▶ [WHAT IS BEING ASKED]: Find all the lines in the material below with the word "corner", and copy them.

▶ [SOURCE RECORDS]:
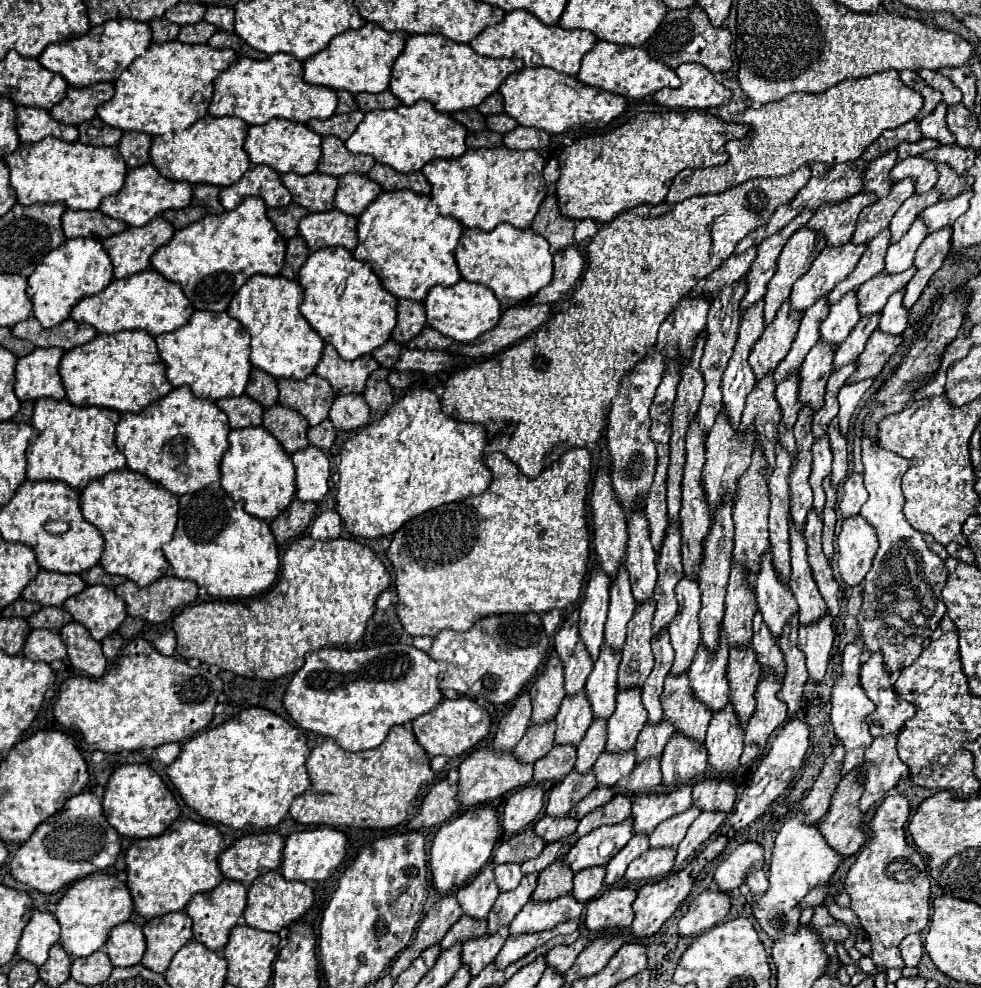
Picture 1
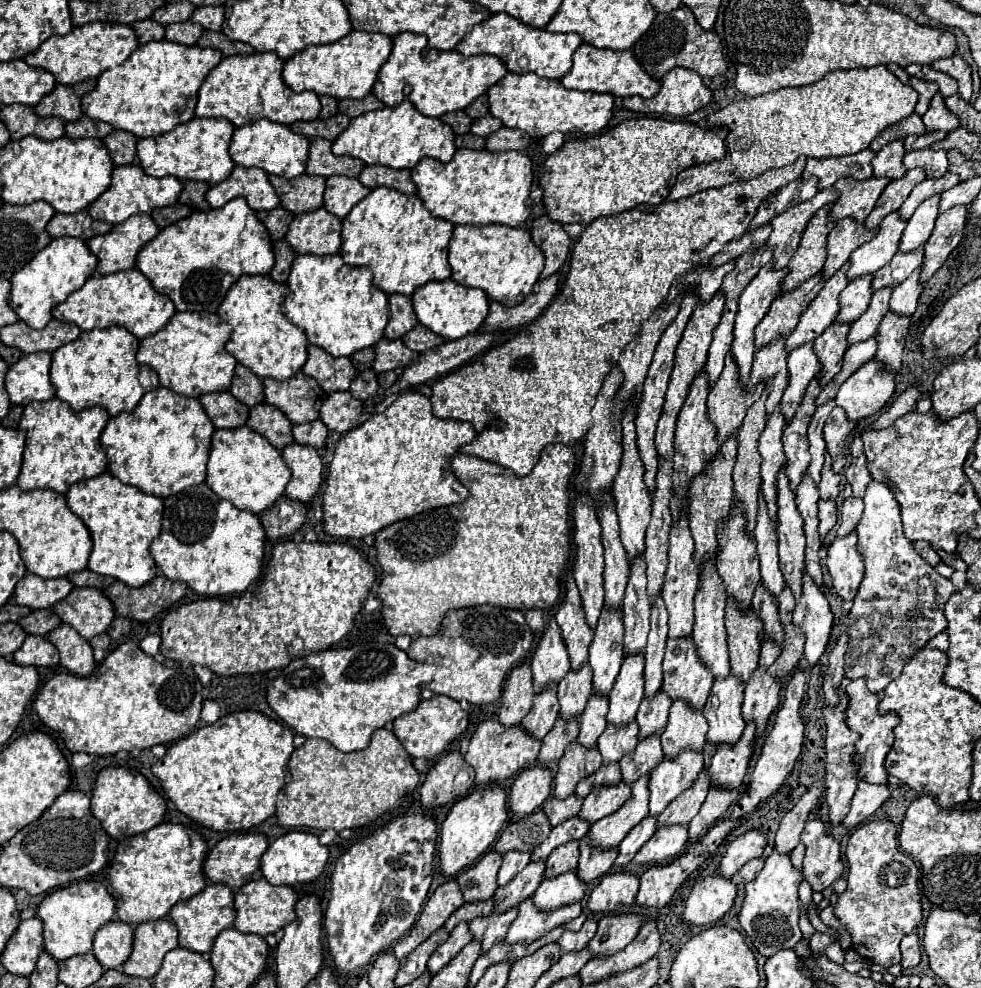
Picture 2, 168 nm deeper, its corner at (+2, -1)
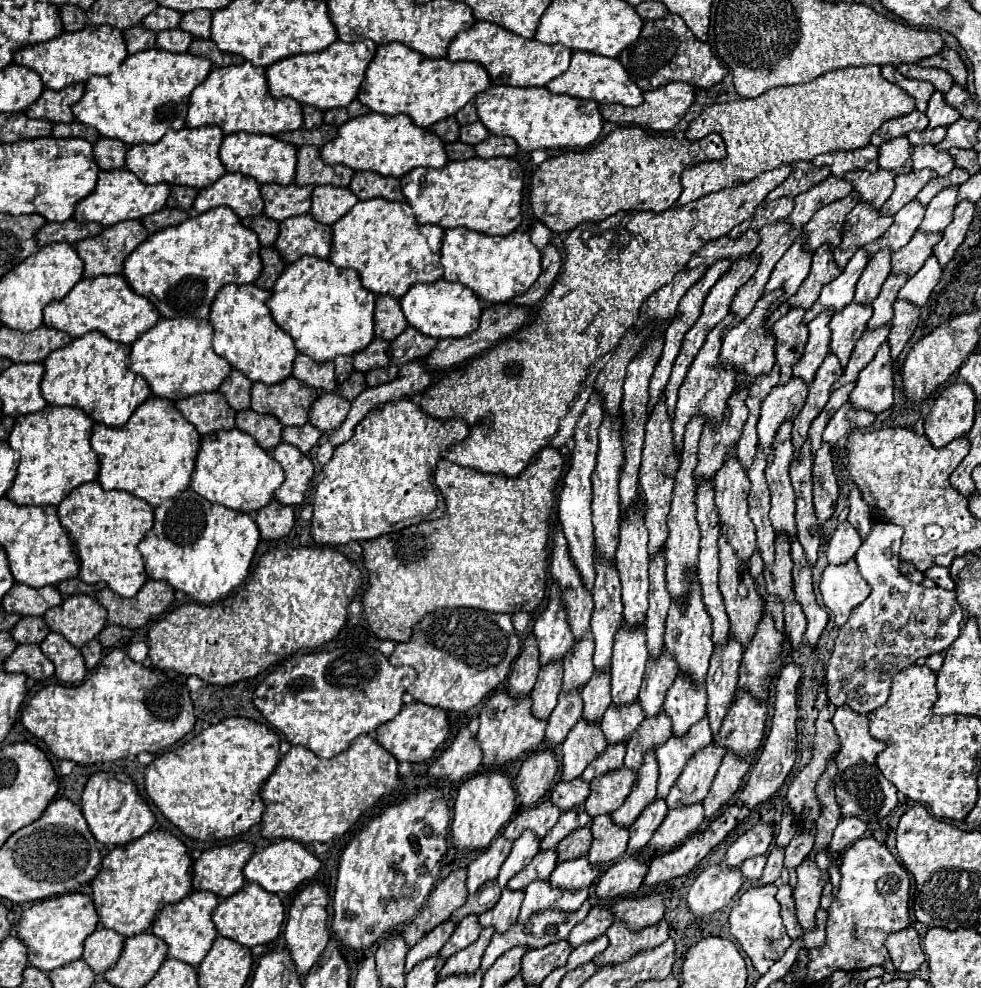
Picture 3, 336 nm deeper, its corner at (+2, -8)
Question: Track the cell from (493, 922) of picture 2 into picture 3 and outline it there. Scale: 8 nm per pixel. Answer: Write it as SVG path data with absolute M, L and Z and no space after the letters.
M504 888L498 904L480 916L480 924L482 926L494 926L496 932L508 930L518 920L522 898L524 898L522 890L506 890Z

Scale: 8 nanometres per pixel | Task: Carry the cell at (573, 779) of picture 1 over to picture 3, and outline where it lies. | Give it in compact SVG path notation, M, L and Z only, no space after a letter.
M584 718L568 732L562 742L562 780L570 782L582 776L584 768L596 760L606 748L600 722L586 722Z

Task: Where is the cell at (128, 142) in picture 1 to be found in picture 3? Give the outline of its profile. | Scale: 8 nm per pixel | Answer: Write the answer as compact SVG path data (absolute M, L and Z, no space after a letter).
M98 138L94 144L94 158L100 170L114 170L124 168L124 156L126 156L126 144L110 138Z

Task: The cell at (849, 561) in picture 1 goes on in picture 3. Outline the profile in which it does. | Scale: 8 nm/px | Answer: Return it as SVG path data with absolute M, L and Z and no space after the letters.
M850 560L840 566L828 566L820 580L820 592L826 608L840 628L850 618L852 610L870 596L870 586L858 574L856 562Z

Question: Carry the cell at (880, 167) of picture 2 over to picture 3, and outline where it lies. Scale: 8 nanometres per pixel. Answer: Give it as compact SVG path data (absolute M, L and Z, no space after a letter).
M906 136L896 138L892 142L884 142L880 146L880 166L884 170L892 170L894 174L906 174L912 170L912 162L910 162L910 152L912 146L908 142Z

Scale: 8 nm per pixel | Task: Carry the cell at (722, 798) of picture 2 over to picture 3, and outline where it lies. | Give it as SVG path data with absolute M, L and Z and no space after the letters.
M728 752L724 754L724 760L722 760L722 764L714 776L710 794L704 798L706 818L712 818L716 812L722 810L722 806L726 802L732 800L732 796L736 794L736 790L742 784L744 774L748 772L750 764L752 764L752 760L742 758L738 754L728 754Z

▶ [ANSWER BOX]:
Picture 2, 168 nm deeper, its corner at (+2, -1)
Picture 3, 336 nm deeper, its corner at (+2, -8)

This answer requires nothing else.